KPMG boss tells how funds held in the Humber could equal the incentives given to inward investors

The economic benefits of a Humber freeport are eagerly awaited.(Image: Marketing Humber)

Business rates retained under the Humber’s freeport status could be as valuable as the £1 billion tax break package there to lure inward investment, it has been revealed.

The potentially huge economic war chest will be pooled by the four local authorities, and used to advance the region’s role in leading the race to Net Zero.

Lewis Atter, managing director of financial giant KPMG’s Infrastructure Strategy practice, has worked with ABP and other stakeholders to put forward the successful and class-leading bid.

He was part of the Humber Business Week opening event that focused on the potentially transformative development that has been secured this spring.

Mr Atter said: “The overall financial value of tax breaks up front for private investors and retained business rates downstream - they were very close to each other.

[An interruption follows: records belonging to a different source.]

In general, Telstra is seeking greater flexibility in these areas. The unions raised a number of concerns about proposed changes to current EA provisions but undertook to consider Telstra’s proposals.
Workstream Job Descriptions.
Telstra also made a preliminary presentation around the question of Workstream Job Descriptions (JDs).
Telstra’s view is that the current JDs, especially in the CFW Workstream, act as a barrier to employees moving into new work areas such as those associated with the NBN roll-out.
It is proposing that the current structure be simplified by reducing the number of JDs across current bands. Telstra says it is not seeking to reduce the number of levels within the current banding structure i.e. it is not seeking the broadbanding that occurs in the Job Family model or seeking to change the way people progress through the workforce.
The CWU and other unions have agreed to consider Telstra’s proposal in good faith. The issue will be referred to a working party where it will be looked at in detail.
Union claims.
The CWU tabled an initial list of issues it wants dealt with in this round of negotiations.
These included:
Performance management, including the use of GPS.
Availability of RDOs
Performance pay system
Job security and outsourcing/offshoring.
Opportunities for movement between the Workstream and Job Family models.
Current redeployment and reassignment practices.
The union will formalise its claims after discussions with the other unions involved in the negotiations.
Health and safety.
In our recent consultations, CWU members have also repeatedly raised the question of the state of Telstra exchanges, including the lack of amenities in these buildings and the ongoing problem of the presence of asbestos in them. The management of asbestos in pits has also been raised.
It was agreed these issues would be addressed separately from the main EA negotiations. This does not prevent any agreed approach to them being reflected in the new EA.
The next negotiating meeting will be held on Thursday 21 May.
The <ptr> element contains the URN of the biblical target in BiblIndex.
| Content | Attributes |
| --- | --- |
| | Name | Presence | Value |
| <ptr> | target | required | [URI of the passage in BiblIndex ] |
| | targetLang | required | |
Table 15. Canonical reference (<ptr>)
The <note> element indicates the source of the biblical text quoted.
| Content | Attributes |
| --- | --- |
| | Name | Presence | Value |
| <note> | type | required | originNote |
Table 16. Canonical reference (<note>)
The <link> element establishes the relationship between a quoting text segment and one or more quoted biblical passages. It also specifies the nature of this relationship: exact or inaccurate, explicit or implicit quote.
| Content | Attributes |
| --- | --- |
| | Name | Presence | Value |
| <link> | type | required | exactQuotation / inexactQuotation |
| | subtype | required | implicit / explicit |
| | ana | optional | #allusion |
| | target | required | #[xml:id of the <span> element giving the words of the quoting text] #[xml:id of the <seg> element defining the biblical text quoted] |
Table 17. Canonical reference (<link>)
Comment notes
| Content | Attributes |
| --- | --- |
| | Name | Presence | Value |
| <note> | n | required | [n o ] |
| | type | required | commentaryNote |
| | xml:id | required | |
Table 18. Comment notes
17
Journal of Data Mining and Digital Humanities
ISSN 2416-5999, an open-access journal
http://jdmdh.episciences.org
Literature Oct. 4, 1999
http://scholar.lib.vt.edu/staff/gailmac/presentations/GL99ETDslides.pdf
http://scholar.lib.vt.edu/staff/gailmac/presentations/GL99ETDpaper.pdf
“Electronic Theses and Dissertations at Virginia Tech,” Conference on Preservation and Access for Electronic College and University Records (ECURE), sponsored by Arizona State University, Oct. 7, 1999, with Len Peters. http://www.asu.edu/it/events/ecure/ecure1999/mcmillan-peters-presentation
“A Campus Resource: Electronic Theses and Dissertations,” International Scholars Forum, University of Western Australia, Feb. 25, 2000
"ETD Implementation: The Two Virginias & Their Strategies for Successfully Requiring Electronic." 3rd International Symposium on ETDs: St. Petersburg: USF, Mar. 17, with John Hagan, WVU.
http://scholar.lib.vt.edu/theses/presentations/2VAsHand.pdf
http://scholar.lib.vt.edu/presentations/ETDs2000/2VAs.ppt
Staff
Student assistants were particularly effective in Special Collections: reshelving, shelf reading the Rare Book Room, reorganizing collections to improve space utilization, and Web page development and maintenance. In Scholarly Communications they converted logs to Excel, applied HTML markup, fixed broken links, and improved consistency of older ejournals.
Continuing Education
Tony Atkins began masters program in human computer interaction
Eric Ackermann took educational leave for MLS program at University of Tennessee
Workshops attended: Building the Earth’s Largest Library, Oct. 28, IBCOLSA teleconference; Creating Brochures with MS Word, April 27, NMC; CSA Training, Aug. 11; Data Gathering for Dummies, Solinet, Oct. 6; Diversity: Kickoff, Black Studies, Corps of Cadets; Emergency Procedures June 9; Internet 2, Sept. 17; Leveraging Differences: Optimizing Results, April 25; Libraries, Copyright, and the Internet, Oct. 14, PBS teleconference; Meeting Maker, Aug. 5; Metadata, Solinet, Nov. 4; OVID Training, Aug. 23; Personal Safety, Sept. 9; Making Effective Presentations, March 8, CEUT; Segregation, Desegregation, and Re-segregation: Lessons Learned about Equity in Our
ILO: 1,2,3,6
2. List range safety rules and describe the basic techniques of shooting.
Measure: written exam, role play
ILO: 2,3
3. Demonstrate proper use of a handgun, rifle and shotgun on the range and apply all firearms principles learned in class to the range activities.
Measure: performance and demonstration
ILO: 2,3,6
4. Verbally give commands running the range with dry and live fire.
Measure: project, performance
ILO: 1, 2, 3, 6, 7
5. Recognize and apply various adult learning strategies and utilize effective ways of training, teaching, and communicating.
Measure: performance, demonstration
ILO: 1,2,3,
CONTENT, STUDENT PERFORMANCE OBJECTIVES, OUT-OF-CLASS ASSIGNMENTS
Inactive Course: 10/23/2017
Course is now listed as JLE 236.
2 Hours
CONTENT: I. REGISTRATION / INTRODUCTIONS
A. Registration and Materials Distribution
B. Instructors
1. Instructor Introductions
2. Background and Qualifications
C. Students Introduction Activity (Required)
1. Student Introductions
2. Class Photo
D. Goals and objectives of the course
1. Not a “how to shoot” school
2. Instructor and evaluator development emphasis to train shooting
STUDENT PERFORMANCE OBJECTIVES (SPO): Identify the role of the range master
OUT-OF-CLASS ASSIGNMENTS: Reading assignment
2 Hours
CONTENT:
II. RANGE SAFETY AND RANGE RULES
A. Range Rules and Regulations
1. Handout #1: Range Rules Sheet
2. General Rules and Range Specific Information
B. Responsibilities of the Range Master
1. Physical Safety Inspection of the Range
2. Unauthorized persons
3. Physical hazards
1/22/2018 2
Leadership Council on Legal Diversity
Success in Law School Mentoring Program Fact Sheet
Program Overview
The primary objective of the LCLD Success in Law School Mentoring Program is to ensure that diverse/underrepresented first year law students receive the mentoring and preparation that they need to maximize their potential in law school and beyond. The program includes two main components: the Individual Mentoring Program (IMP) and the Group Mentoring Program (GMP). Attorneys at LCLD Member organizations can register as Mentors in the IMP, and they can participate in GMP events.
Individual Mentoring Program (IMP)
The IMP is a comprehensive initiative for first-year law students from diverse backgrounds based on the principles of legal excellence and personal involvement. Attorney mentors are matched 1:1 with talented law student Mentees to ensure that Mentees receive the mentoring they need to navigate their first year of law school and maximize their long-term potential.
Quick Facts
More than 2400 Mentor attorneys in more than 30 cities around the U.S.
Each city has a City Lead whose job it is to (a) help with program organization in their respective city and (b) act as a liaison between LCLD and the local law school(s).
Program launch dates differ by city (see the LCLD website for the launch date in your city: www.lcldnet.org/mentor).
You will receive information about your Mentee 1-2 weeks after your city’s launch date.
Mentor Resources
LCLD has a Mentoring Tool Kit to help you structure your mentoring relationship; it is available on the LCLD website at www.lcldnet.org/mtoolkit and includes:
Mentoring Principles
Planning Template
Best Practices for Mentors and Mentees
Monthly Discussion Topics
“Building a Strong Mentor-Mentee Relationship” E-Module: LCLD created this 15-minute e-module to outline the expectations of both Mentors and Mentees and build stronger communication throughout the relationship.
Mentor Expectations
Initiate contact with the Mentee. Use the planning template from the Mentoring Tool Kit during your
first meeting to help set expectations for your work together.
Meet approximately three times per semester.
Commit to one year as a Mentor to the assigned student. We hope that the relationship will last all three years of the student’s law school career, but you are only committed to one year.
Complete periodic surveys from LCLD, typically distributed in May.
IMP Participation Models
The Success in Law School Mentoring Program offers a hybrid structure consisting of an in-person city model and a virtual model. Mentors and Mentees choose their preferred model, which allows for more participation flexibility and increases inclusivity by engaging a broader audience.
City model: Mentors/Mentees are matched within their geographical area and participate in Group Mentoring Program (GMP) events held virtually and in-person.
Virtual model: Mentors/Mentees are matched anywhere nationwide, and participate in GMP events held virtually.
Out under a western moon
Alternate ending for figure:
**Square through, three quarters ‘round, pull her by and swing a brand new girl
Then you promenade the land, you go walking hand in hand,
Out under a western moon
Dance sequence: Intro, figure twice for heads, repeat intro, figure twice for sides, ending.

The overall difference we can make with how we spend the money could double up what we get from the individual tax sites.

“The operating model is the real opportunity; we start in a very good place really early on.”

Humber’s plan focuses on specific sites to develop, an approach government was “very supportive of,” Mr Atter said - allowing a phased roll-out, potentially from this autumn.

“These are industrial strength enterprise zones, materially greater and more attractive to manufacturing than the enterprise zones of 2012 to 2016 - it is not surprising they have been restrained,” he said of the allocations.